* **Problem details**: Copy out the data in full and exactly, passing over the pictures.

(Saved entries)
- - - - -
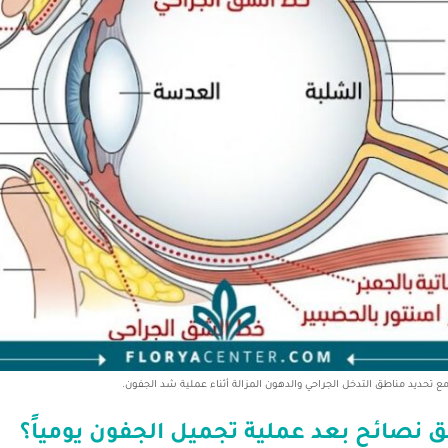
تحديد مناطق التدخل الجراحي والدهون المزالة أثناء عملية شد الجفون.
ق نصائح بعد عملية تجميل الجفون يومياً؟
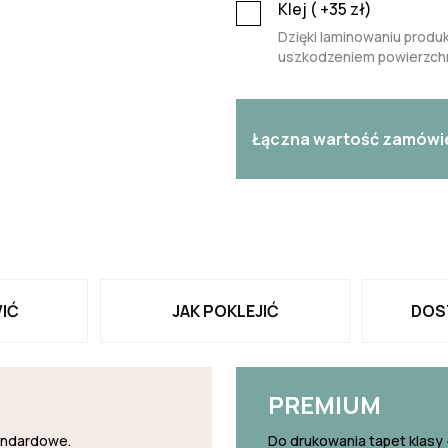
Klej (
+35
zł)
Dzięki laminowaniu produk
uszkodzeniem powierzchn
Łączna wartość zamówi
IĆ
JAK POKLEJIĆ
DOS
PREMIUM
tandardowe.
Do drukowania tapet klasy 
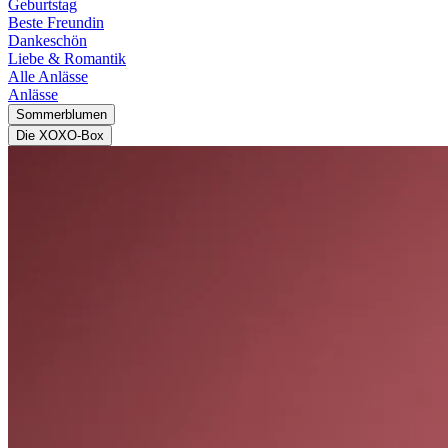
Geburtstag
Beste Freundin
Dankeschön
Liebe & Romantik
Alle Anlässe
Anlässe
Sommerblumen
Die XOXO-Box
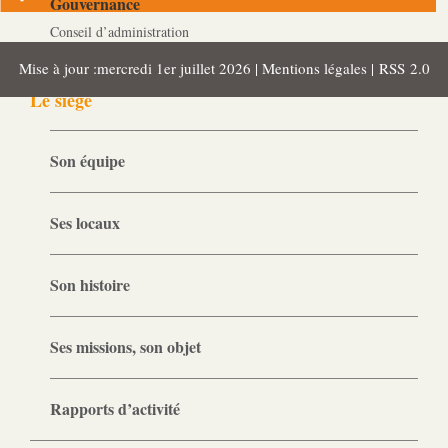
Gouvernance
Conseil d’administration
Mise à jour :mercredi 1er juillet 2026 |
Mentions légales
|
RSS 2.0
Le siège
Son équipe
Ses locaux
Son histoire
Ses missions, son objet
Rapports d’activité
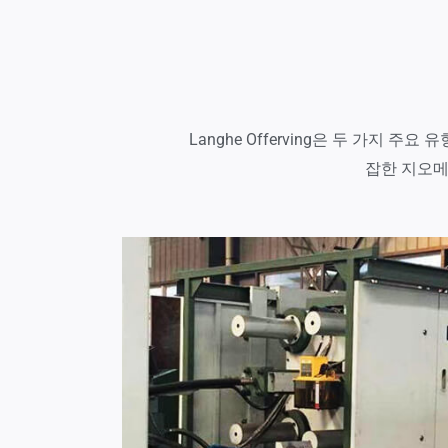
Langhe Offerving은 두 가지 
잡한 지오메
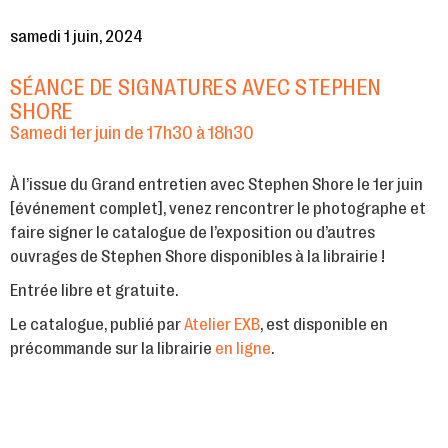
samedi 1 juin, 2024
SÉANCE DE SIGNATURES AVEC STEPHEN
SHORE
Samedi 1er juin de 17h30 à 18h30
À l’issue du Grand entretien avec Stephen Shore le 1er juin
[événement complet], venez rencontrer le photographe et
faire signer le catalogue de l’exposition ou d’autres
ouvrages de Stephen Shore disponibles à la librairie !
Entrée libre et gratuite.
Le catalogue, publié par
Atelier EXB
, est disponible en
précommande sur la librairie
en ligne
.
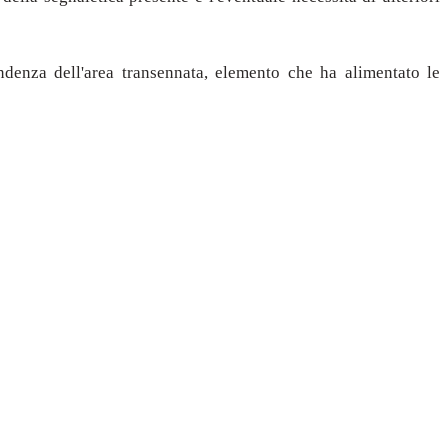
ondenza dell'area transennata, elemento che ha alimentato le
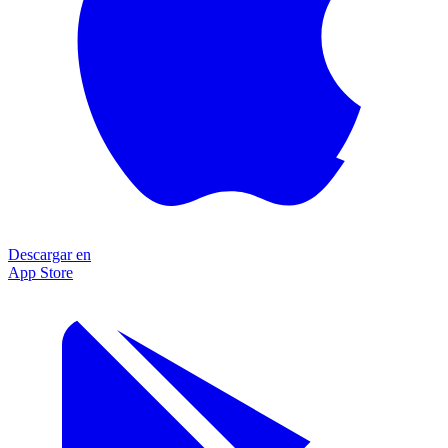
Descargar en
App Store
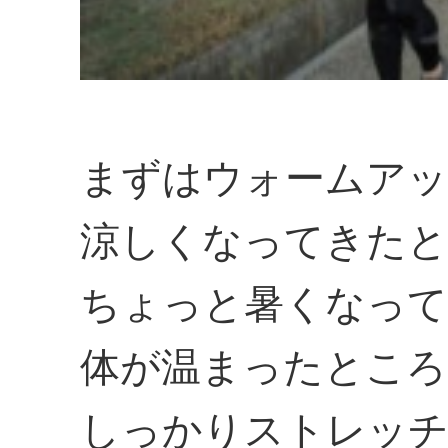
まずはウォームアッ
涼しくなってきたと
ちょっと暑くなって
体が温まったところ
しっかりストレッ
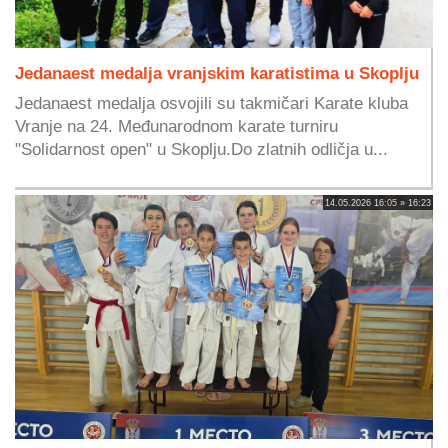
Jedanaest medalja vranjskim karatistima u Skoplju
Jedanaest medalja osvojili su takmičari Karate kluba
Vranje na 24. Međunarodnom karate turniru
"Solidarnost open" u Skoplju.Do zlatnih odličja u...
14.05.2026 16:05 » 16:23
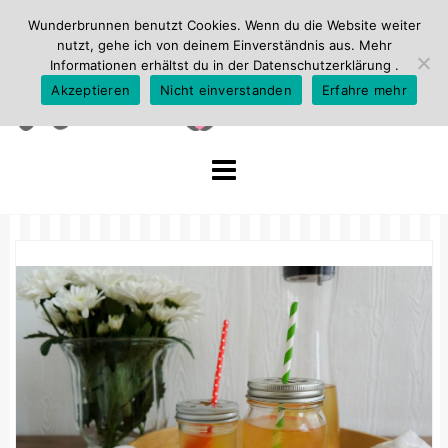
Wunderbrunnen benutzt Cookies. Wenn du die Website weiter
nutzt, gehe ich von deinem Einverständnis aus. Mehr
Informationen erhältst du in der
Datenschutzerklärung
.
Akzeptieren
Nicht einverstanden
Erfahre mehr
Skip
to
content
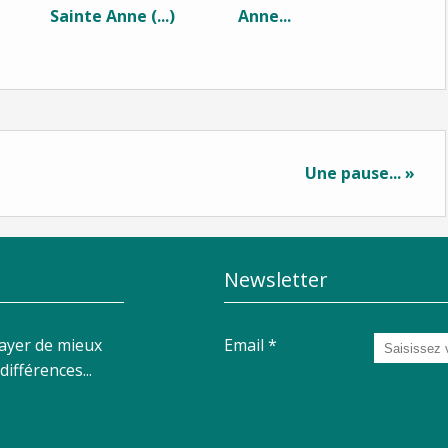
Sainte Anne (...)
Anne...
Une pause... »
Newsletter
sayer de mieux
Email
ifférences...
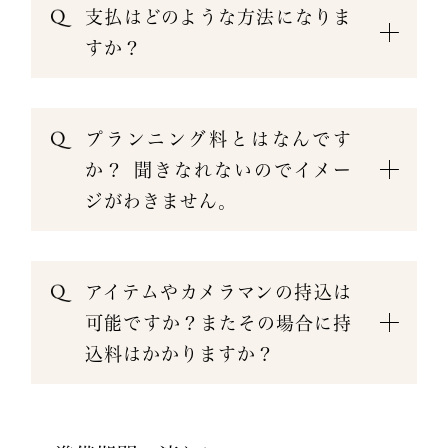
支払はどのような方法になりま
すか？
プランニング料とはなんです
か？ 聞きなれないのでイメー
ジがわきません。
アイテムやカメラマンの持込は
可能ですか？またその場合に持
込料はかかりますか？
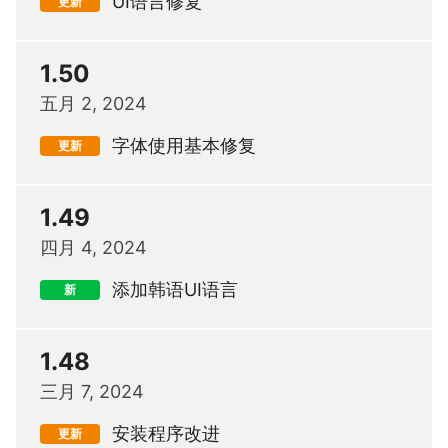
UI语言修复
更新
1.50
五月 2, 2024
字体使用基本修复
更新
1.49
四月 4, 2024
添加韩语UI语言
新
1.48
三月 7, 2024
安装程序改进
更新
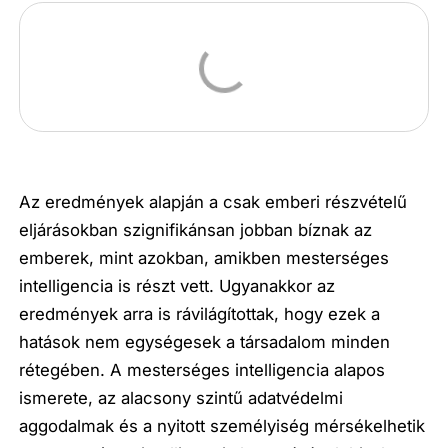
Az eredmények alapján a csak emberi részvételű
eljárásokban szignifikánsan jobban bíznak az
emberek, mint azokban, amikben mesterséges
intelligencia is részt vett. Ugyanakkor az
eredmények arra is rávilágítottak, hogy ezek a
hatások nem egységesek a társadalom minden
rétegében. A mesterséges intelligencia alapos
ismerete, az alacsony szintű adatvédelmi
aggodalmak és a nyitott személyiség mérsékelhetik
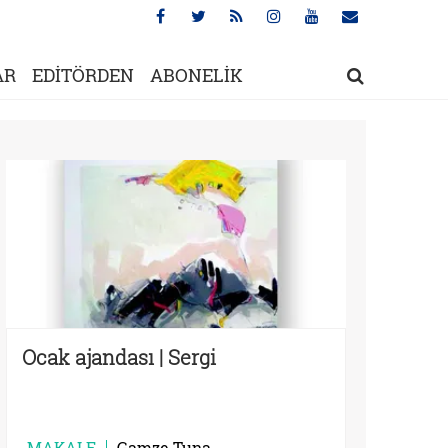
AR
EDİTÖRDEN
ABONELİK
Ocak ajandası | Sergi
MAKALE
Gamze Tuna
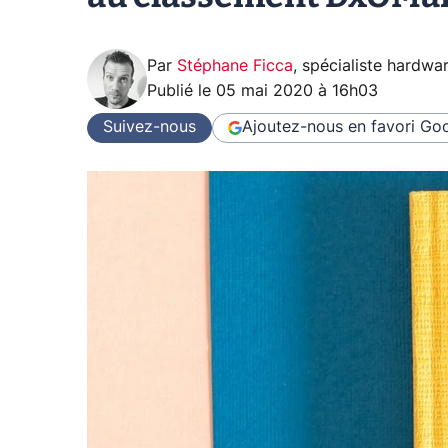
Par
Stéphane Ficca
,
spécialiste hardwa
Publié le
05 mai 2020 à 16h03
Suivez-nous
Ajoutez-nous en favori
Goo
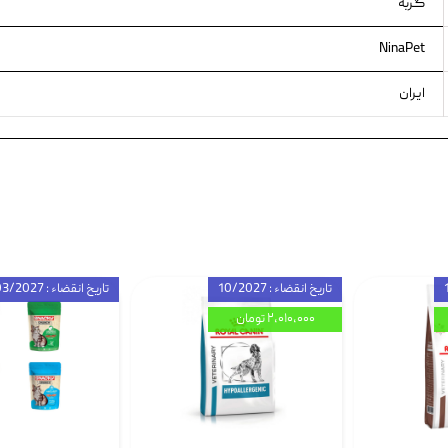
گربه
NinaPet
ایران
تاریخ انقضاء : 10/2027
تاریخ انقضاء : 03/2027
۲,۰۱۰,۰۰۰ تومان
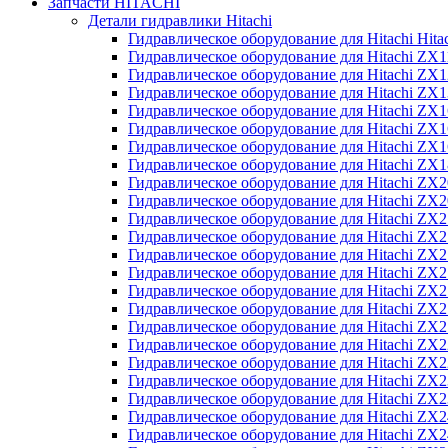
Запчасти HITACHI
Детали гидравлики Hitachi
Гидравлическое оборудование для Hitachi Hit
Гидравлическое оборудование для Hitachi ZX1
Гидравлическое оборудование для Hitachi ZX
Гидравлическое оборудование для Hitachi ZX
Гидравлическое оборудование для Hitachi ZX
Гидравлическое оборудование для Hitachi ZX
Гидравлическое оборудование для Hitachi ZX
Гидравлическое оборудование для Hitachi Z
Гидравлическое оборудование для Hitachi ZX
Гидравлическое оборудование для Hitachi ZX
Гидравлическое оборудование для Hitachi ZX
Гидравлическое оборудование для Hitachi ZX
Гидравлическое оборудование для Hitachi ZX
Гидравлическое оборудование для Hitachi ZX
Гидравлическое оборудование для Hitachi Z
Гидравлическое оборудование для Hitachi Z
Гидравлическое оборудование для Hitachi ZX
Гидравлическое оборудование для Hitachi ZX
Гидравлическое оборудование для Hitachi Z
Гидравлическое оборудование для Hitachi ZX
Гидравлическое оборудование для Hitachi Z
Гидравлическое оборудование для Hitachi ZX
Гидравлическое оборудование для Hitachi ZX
- - - - -
* **Answer to this exercise**:
تحديد مناطق التدخل الجراحي والدهون المزالة أثناء عملية شد الجفون.
ق نصائح بعد عملية تجميل الجفون يومياً؟
Klej (
+35
zł)
Dzięki laminowaniu produk
uszkodzeniem powierzchn
Łączna wartość zamówi
IĆ
JAK POKLEJIĆ
DOS
PREMIUM
tandardowe.
Do drukowania tapet klasy 
Geburtstag
Beste Freundin
Dankeschön
Liebe & Romantik
Alle Anlässe
Anlässe
Sommerblumen
Die XOXO-Box
Gouvernance
Conseil d’administration
Mise à jour :mercredi 1er juillet 2026 |
Mentions légales
|
RSS 2.0
Le siège
Son équipe
Ses locaux
Son histoire
Ses missions, son objet
Rapports d’activité
Langhe Offerving은 두 가지 
잡한 지오메
samedi 1 juin, 2024
SÉANCE DE SIGNATURES AVEC STEPHEN
SHORE
Samedi 1er juin de 17h30 à 18h30
À l’issue du Grand entretien avec Stephen Shore le 1er juin
[événement complet], venez rencontrer le photographe et
faire signer le catalogue de l’exposition ou d’autres
ouvrages de Stephen Shore disponibles à la librairie !
Entrée libre et gratuite.
Le catalogue, publié par
Atelier EXB
, est disponible en
précommande sur la librairie
en ligne
.
ondenza dell'area transennata, elemento che ha alimentato le
Descargar en
App Store
まずはウォームアッ
涼しくなってきたと
ちょっと暑くなって
体が温まったところ
しっかりストレッ
Jedanaest medalja vranjskim karatistima u Skoplju
Jedanaest medalja osvojili su takmičari Karate kluba
Vranje na 24. Međunarodnom karate turniru
"Solidarnost open" u Skoplju.Do zlatnih odličja u...
14.05.2026 16:05 » 16:23
Wunderbrunnen benutzt Cookies. Wenn du die Website weiter
nutzt, gehe ich von deinem Einverständnis aus. Mehr
Informationen erhältst du in der
Datenschutzerklärung
.
Akzeptieren
Nicht einverstanden
Erfahre mehr
Skip
to
content
Sainte Anne (...)
Anne...
Une pause... »
Newsletter
sayer de mieux
Email
ifférences...
支払はどのような方法になりま
すか？
プランニング料とはなんです
か？ 聞きなれないのでイメー
ジがわきません。
アイテムやカメラマンの持込は
可能ですか？またその場合に持
込料はかかりますか？
UI语言修复
更新
1.50
五月 2, 2024
字体使用基本修复
更新
1.49
四月 4, 2024
添加韩语UI语言
新
1.48
三月 7, 2024
安装程序改进
更新
Az eredmények alapján a csak emberi részvételű
eljárásokban szignifikánsan jobban bíznak az
emberek, mint azokban, amikben mesterséges
intelligencia is részt vett. Ugyanakkor az
eredmények arra is rávilágítottak, hogy ezek a
hatások nem egységesek a társadalom minden
rétegében. A mesterséges intelligencia alapos
ismerete, az alacsony szintű adatvédelmi
aggodalmak és a nyitott személyiség mérsékelhetik
AR
EDİTÖRDEN
ABONELİK
Ocak ajandası | Sergi
MAKALE
Gamze Tuna
Par
Stéphane Ficca
,
spécialiste hardwa
Publié le
05 mai 2020 à 16h03
Suivez-nous
Ajoutez-nous en favori
Goo
گربه
NinaPet
ایران
تاریخ انقضاء : 10/2027
تاریخ انقضاء : 03/2027
۲,۰۱۰,۰۰۰ تومان
Запчасти HITACHI
Детали гидравлики Hitachi
Гидравлическое оборудование для Hitachi Hit
Гидравлическое оборудование для Hitachi ZX1
Гидравлическое оборудование для Hitachi ZX
Гидравлическое оборудование для Hitachi ZX
Гидравлическое оборудование для Hitachi ZX
Гидравлическое оборудование для Hitachi ZX
Гидравлическое оборудование для Hitachi ZX
Гидравлическое оборудование для Hitachi Z
Гидравлическое оборудование для Hitachi ZX
Гидравлическое оборудование для Hitachi ZX
Гидравлическое оборудование для Hitachi ZX
Гидравлическое оборудование для Hitachi ZX
Гидравлическое оборудование для Hitachi ZX
Гидравлическое оборудование для Hitachi ZX
Гидравлическое оборудование для Hitachi Z
Гидравлическое оборудование для Hitachi Z
Гидравлическое оборудование для Hitachi ZX
Гидравлическое оборудование для Hitachi ZX
Гидравлическое оборудование для Hitachi Z
Гидравлическое оборудование для Hitachi ZX
Гидравлическое оборудование для Hitachi Z
Гидравлическое оборудование для Hitachi ZX
Гидравлическое оборудование для Hitachi ZX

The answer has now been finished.